Dataset records ->

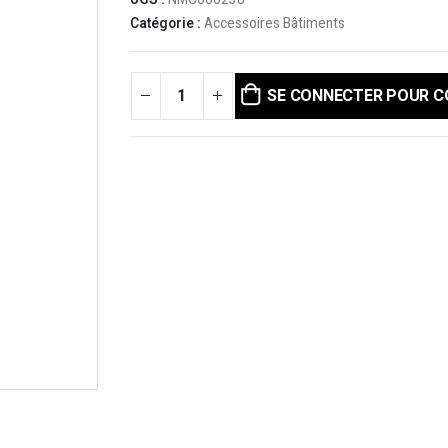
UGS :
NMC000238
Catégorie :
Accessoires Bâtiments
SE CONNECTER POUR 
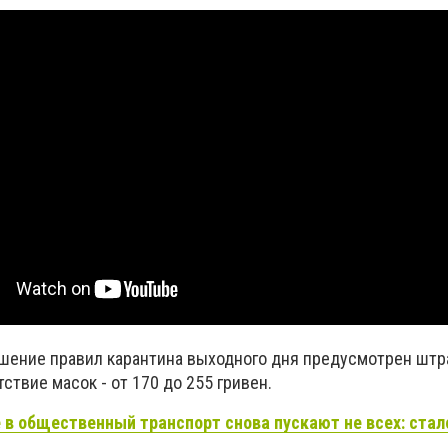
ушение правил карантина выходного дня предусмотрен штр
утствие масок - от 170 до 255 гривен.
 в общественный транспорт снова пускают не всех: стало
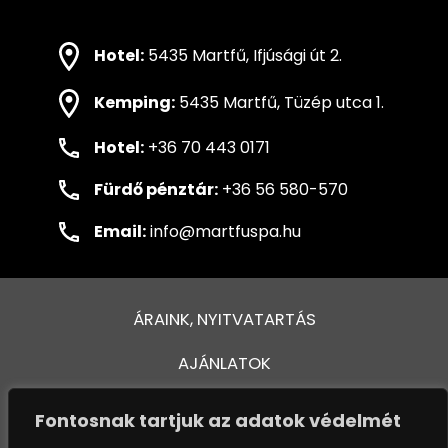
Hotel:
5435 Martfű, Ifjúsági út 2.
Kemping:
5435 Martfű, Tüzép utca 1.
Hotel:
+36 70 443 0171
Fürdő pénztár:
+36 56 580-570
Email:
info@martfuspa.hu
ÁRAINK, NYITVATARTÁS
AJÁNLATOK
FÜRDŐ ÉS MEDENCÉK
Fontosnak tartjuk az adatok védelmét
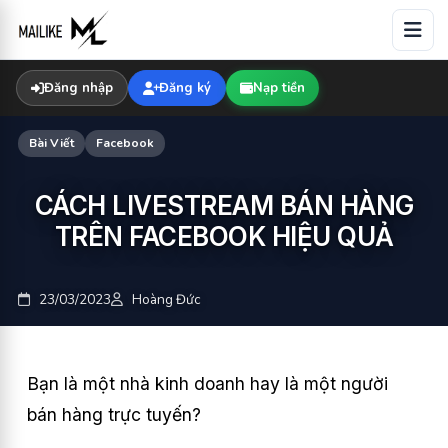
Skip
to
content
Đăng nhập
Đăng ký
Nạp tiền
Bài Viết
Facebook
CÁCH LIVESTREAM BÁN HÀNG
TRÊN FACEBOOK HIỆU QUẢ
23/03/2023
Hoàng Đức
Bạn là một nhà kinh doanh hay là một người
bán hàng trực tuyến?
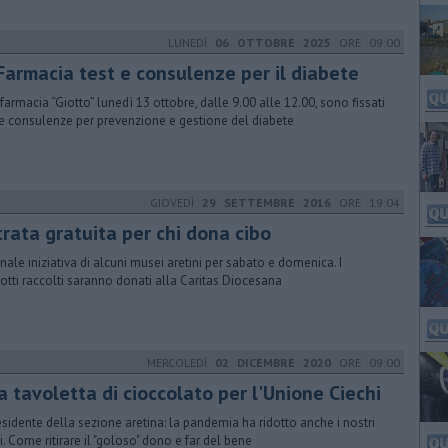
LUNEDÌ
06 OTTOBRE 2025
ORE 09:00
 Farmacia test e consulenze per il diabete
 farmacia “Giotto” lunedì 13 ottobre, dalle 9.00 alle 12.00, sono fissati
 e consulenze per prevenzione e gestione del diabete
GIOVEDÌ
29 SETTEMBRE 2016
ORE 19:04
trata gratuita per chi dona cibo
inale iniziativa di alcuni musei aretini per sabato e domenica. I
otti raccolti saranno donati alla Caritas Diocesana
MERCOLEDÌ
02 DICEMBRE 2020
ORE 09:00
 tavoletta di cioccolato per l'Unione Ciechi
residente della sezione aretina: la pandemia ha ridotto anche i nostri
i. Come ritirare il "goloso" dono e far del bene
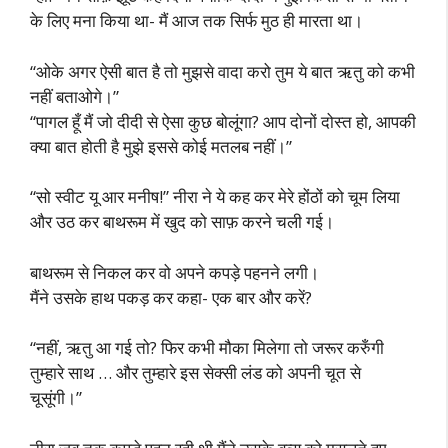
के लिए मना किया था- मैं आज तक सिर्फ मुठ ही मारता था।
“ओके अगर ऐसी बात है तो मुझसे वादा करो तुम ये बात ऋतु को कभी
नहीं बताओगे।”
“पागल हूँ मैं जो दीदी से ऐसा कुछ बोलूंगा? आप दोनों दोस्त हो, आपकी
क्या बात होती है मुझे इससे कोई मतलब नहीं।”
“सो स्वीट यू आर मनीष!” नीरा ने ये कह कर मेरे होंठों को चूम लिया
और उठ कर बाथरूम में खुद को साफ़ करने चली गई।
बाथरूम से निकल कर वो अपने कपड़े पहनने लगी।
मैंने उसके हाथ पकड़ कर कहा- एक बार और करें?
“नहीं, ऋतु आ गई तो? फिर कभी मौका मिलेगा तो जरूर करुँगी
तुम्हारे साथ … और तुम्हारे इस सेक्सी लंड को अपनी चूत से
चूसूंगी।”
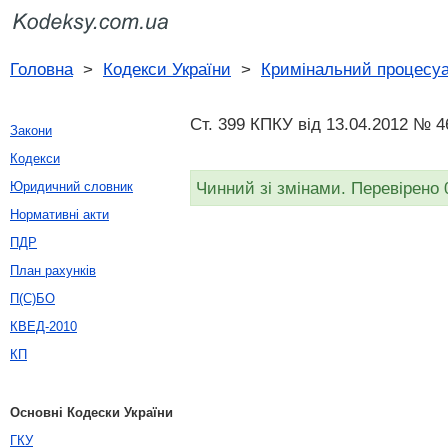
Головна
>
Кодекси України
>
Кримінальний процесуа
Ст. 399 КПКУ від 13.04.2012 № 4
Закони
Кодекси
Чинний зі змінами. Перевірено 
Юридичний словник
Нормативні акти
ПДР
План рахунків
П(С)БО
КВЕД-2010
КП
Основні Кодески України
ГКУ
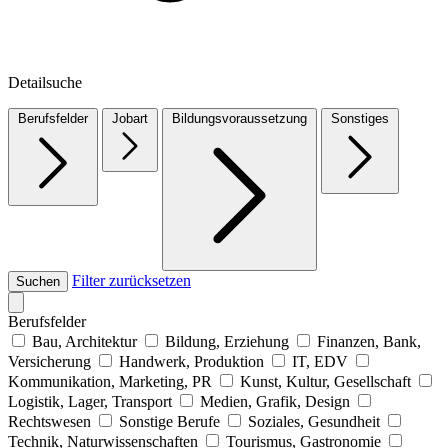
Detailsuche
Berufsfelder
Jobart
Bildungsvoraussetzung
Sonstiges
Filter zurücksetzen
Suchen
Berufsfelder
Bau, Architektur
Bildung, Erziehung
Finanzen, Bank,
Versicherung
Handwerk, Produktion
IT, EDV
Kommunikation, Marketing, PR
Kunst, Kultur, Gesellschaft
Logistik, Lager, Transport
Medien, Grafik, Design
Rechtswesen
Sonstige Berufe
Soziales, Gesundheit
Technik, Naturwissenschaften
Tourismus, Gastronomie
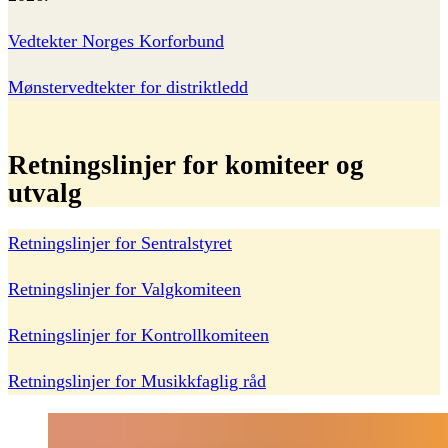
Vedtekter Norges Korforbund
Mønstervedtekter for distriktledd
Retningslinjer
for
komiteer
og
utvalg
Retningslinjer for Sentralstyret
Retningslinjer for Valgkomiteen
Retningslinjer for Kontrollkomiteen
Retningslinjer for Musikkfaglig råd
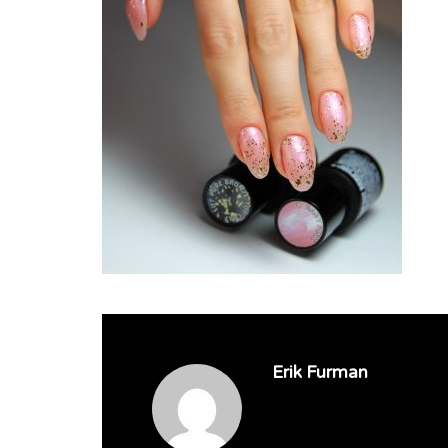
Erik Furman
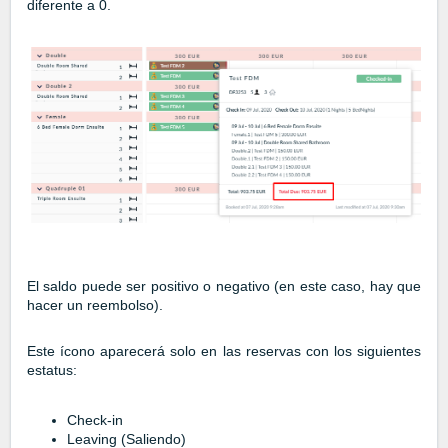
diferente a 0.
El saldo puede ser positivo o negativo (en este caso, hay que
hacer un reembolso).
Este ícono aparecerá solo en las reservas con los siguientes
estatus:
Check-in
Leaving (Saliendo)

Written task -> Everything in the records is to be repeated verbatim except the pictures.

Final answer ->
UGS :
NMC000238
Catégorie :
Accessoires Bâtiments
SE CONNECTER POUR 
ушение правил карантина выходного дня предусмотрен штр
утствие масок - от 170 до 255 гривен.
 в общественный транспорт снова пускают не всех: стало
Hotel:
5435 Martfű, Ifjúsági út 2.
Kemping:
5435 Martfű, Tüzép utca 1.
Hotel:
+36 70 443 0171
Fürdő pénztár:
+36 56 580-570
Email:
info@martfuspa.hu
ÁRAINK, NYITVATARTÁS
AJÁNLATOK
FÜRDŐ ÉS MEDENCÉK
Fontosnak tartjuk az adatok védelmét
Skip
to
content
Đăng nhập
Đăng ký
Nạp tiền
Bài Viết
Facebook
CÁCH LIVESTREAM BÁN HÀNG
TRÊN FACEBOOK HIỆU QUẢ
23/03/2023
Hoàng Đức
Bạn là một nhà kinh doanh hay là một người
bán hàng trực tuyến?
LUNEDÌ
06 OTTOBRE 2025
ORE 09:00
 Farmacia test e consulenze per il diabete
 farmacia “Giotto” lunedì 13 ottobre, dalle 9.00 alle 12.00, sono fissati
 e consulenze per prevenzione e gestione del diabete
GIOVEDÌ
29 SETTEMBRE 2016
ORE 19:04
trata gratuita per chi dona cibo
inale iniziativa di alcuni musei aretini per sabato e domenica. I
otti raccolti saranno donati alla Caritas Diocesana
MERCOLEDÌ
02 DICEMBRE 2020
ORE 09:00
 tavoletta di cioccolato per l'Unione Ciechi
residente della sezione aretina: la pandemia ha ridotto anche i nostri
i. Come ritirare il "goloso" dono e far del bene
के लिए मना किया था- मैं आज तक सिर्फ मुठ ही मारता था।
“ओके अगर ऐसी बात है तो मुझसे वादा करो तुम ये बात ऋतु को कभी
नहीं बताओगे।”
“पागल हूँ मैं जो दीदी से ऐसा कुछ बोलूंगा? आप दोनों दोस्त हो, आपकी
क्या बात होती है मुझे इससे कोई मतलब नहीं।”
“सो स्वीट यू आर मनीष!” नीरा ने ये कह कर मेरे होंठों को चूम लिया
और उठ कर बाथरूम में खुद को साफ़ करने चली गई।
बाथरूम से निकल कर वो अपने कपड़े पहनने लगी।
मैंने उसके हाथ पकड़ कर कहा- एक बार और करें?
“नहीं, ऋतु आ गई तो? फिर कभी मौका मिलेगा तो जरूर करुँगी
तुम्हारे साथ … और तुम्हारे इस सेक्सी लंड को अपनी चूत से
चूसूंगी।”
Головна
>
Кодекси України
>
Кримінальний процесуа
Ст. 399 КПКУ від 13.04.2012 № 4
Закони
Кодекси
Чинний зі змінами. Перевірено 
Юридичний словник
Нормативні акти
ПДР
План рахунків
П(С)БО
КВЕД-2010
КП
Основні Кодески України
ГКУ
Detailsuche
Berufsfelder
Jobart
Bildungsvoraussetzung
Sonstiges
Filter zurücksetzen
Suchen
Berufsfelder
Bau, Architektur
Bildung, Erziehung
Finanzen, Bank,
Versicherung
Handwerk, Produktion
IT, EDV
Kommunikation, Marketing, PR
Kunst, Kultur, Gesellschaft
Logistik, Lager, Transport
Medien, Grafik, Design
Rechtswesen
Sonstige Berufe
Soziales, Gesundheit
Technik, Naturwissenschaften
Tourismus, Gastronomie
Vedtekter Norges Korforbund
Mønstervedtekter for distriktledd
Retningslinjer
for
komiteer
og
utvalg
Retningslinjer for Sentralstyret
Retningslinjer for Valgkomiteen
Retningslinjer for Kontrollkomiteen
Retningslinjer for Musikkfaglig råd
Erik Furman
diferente a 0.
El saldo puede ser positivo o negativo (en este caso, hay que
hacer un reembolso).
Este ícono aparecerá solo en las reservas con los siguientes
estatus:
Check-in
Leaving (Saliendo)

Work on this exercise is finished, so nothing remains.